Tips on how to understand, recruit and keep the best people for your business


Staying sane in the crazy world of recruitment

'Are you mad?'

crazy world of recruitment

Sometimes, in recruitment, it can feel like you’re the only sane person in a world gone mad.

Why, you wonder, would someone who sent a really strong, well-put together application then not show up for their interview? Why would someone with no work experience apply for a technical manager role? Why do you get calls from people asking when the application deadline is when it’s spelt out clearly in the advert?

You’re not alone.

The thing is, recruitment is all about dealing with human beings. And sometimes human beings behave in weird, perplexing and even self-sabotaging ways.

Here are 8 examples of what might seem like crazy behaviour but which are, in my experience, quite normal for recruiters to encounter.

When it comes to recruitment, it’s perfectly normal …

1. to get a lot of (stupid) questions from potential applicants

Even if the information you’ve provided – to your agency, on your website, in the job description – couldn’t be clearer, you’ll still have people with questions.

A client of mine had someone ask them what their address was – despite it being clearly shown on their website. Possibly around a third of candidates do little or no research when applying.

My advice: be prepared. Do you need to identify a member of the team who can field these enquiries?

2. for applicants to simply disappear from the process

We’ve all been there. You receive a good quality application and are keen to interview the applicant. But however hard you try and contact them they can’t be reached.

My advice: don’t take it personally. Sometimes people just sift themselves out of the process before you get the chance to talk to them. Try three times by email and phone, and if you still haven’t got through, give them up for lost.

3. to receive applications from people who are completely unsuitable

Excited by the volume of applications you’ve received? Then disappointed when you realise how poor the quality is? It is, I’m afraid, the way things are these days. People have to apply for jobs in order to receive jobseekers allowance and that might mean applying for jobs they haven’t got a hope of getting.

My advice: the only thing you can do is make sure your job description is as accurate as possible and maybe consider some form of online sifting tool that will reject unsuitable candidates before CV stage.

4. for people to fail to turn up for interview

It can be shocking when people don’t show up for their interview. But there are a myriad of reasons why they might have changed their mind about the role. They might have done more research now they’ve been invited for an interview and realised it’s not what they’re looking for. They might have got another job offer. They might have decided to stay where they are.
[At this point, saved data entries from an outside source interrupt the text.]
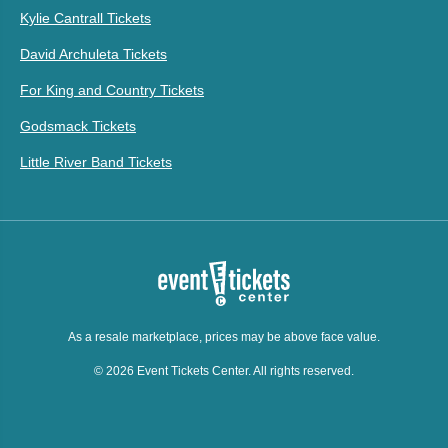
Kylie Cantrall Tickets
David Archuleta Tickets
For King and Country Tickets
Godsmack Tickets
Little River Band Tickets
As a resale marketplace, prices may be above face value.
© 2026 Event Tickets Center. All rights reserved.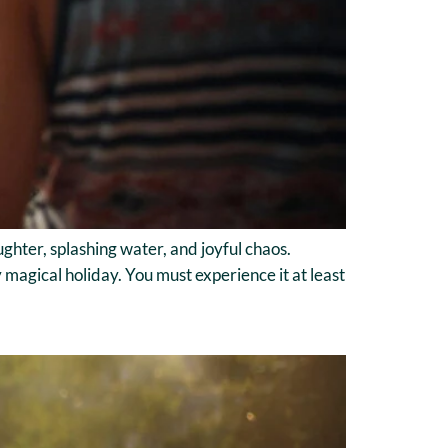
ghter, splashing water, and joyful chaos.
y magical holiday. You must experience it at least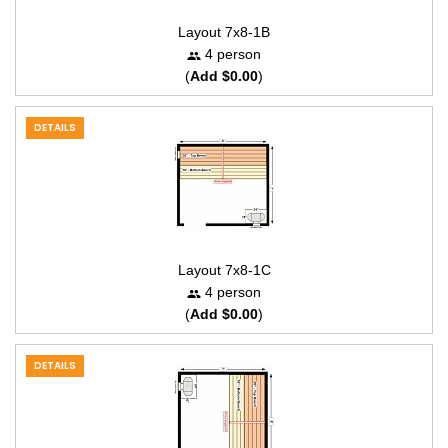
Layout 7x8-1B
4 person
(
Add $0.00
)
DETAILS
Layout 7x8-1C
4 person
(
Add $0.00
)
DETAILS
My advice: plan for it. Recognise you’ll have dropouts when working out how many interviews you need to do.

5. for candidates to apply to multiple jobs at the same time

Ever had a candidate ask ‘which company are you?’? Sometimes candidates have applied to so many jobs they’ve forgotten which is which! Understandable if you’re actively job-hunting.
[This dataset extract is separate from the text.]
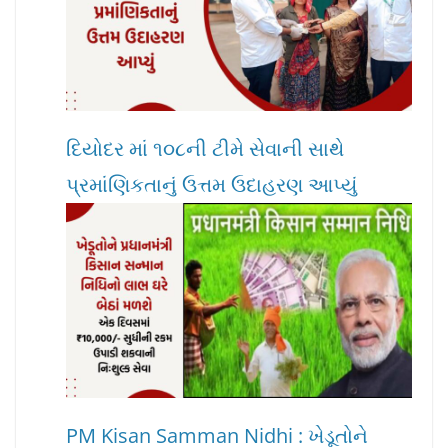
દિયોદર માં ૧૦૮ની ટીમે સેવાની સાથે
પ્રમાંણિકતાનું ઉત્તમ ઉદાહરણ આપ્યું
PM Kisan Samman Nidhi : ખેડૂતોને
My advice: make it very clear on any communications to candidates who you are and what the job is.

6. for candidates to complain about how they’ve been dealt with during the recruitment process

Every so often it’s normal to get a complaint from a candidate. (If it’s a frequent occurrence there may be a real issue with your process that needs investigating.) Candidates take the process very personally. So if they feel hard done by in any way they may complain.

My advice: make sure your recruitment process is structured and fair and provide feedback. And take care around areas of potential discrimination.

7. for your ideal candidate not to accept the job offer

You’ve found your perfect employee – but they don’t want you. In my experience, around one in five offers are rejected by the candidate.

My advice: consider whether you gave them enough to make an informed decision prior to interview. And don’t reject other candidates until you’ve had a firm acceptance from your first choice.

8. for candidates to ask for feedback

It’s understandable that after taking the time and effort to apply for a job, candidates want to know why they weren’t successful – to help them do better next time.

My advice: be clear about how you’re going to go about it beforehand. Be upfront so people know what to expect in terms of feedback.


Sometimes it feels like people don’t behave in very logical ways but with a bit of understanding, pre-planning and zen-like calm we can work through the weirdness and get the result we want.

What bizarre behaviour have you had to deal with when recruiting? I’d love to know.